====== Excerpt ======

Why negative masses don't break conservation of momentum

[robly18]

So when I first looked at negative masses' behavior the first thing that came through my mind was that they broke conservation of momentum. Because, y'know:

Gravity Fun at TestTubeGames.com: [ForceG: -2,Qual: 1,Zoom: 1,xSet: 1,ySet: -3], [x0: -10,y0: 0,vx: 0,vy: 0,t0: 0,who: 2,m: 100], [x0: 10,y0: 0,vx: 0,vy: 0,t0: 0,who: 2,m: -100]

But I did some research and I found the reason for why it actually doesn't break conservation of momentum!

So, the law goes as follows:

For a collision occurring between object 1 and object 2 in an isolated system, the total momentum of the two objects before the collision is equal to the total momentum of the two objects after the collision. That is, the momentum lost by object 1 is equal to the momentum gained by object 2.

(source: http://www.physicsclassroom.com/class/m ... /u4l2b.cfm )
So, momentum, or kinetic energy can be expressed as F = mv. What the sentence up there just said was basically that the overall kinetic energy of a closed system stays constant. So this means that m1 * v1 + m2 * v2 = vi

m1 and v1 being the mass and velocity of object 1, m2 and v2 being the same for object to, and vi being the initial velocity.

So let's try a little bit of a test with two positive masses. Take the following scenario:

Gravity Fun at TestTubeGames.com: [ForceG: -2,Qual: 1,Zoom: 1,xSet: 1,ySet: -3], [x0: -100,y0: 0,vx: 0,vy: 0,t0: 0,who: 2,m: 100], [x0: 100,y0: 0,vx: 0,vy: 0,t0: 0,who: 2,m: 100]

So we got 2 objects with mass 100, one at 100,0 and the other one at -100,0, both with 0 momentum.
At T=0 we got:

100 * 0 + 100 * 0 = 0 or 0 = 0. This holds true!

======

#### Set tasks:
(A) Summarize the post on negative masses and momentum in two sentences.
(B) In the post on negative masses and momentum, each object in a Gravity Fun setup is described by a set of parameter names followed by values. List every one of those parameter names.

====== Extracted data ======

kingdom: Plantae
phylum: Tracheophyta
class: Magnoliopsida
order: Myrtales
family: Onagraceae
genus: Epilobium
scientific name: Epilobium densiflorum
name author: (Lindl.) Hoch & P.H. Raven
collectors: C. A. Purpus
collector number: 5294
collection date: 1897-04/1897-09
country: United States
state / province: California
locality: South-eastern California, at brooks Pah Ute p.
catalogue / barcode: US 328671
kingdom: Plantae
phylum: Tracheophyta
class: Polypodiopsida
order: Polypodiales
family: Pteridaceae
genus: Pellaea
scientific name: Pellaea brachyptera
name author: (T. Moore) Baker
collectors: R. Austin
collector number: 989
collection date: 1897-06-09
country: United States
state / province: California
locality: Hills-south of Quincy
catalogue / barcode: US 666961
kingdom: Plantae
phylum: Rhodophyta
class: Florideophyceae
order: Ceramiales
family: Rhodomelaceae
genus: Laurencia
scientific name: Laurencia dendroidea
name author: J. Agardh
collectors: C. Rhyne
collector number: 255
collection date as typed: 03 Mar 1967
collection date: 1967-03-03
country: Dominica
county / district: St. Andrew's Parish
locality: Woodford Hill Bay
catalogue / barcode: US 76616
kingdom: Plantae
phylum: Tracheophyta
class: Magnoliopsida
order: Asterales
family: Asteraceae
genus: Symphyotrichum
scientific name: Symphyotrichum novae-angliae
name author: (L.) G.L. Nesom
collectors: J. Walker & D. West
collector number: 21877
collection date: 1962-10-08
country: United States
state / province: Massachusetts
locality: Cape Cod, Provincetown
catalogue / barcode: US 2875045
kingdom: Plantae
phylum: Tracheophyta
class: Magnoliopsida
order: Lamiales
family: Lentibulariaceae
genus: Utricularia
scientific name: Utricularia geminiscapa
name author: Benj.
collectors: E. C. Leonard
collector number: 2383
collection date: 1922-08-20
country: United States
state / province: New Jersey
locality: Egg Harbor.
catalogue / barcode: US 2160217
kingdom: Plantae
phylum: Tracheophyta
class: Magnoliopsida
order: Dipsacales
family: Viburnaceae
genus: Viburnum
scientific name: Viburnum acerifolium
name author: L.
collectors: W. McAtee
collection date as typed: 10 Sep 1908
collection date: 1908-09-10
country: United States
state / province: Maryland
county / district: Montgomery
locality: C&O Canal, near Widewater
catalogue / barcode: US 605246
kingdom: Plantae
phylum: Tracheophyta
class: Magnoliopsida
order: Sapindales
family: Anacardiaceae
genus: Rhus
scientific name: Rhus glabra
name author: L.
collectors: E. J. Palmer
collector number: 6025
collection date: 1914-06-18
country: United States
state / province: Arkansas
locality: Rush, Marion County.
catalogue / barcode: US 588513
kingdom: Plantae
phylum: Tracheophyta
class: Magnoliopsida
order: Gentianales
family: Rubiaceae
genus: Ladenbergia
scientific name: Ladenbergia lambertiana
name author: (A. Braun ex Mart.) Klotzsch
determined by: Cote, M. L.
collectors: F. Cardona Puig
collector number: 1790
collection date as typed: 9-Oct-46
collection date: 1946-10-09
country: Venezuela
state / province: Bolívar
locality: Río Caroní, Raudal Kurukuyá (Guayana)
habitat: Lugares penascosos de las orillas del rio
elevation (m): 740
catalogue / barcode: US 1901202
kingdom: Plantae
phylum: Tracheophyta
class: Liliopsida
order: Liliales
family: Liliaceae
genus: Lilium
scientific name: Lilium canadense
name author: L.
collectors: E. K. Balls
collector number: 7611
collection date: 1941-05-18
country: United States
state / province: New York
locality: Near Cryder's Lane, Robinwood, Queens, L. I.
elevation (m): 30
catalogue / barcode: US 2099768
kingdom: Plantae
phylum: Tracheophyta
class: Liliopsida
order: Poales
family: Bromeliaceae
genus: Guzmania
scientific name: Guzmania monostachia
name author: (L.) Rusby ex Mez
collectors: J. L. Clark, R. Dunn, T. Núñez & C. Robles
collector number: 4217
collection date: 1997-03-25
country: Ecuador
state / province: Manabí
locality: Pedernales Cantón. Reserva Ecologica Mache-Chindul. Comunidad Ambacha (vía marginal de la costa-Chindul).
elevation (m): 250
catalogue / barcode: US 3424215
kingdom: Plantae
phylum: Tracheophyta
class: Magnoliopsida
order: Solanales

======

#### In response:
(A) The poster first thought negative masses broke conservation of momentum, but later found through research why they don't. The post quotes the law for a collision between two objects in an isolated system, then tests it with two objects of mass 100 at rest, where the total at T=0 comes out to 0 = 0.

(B) x0, y0, vx, vy, t0, who, m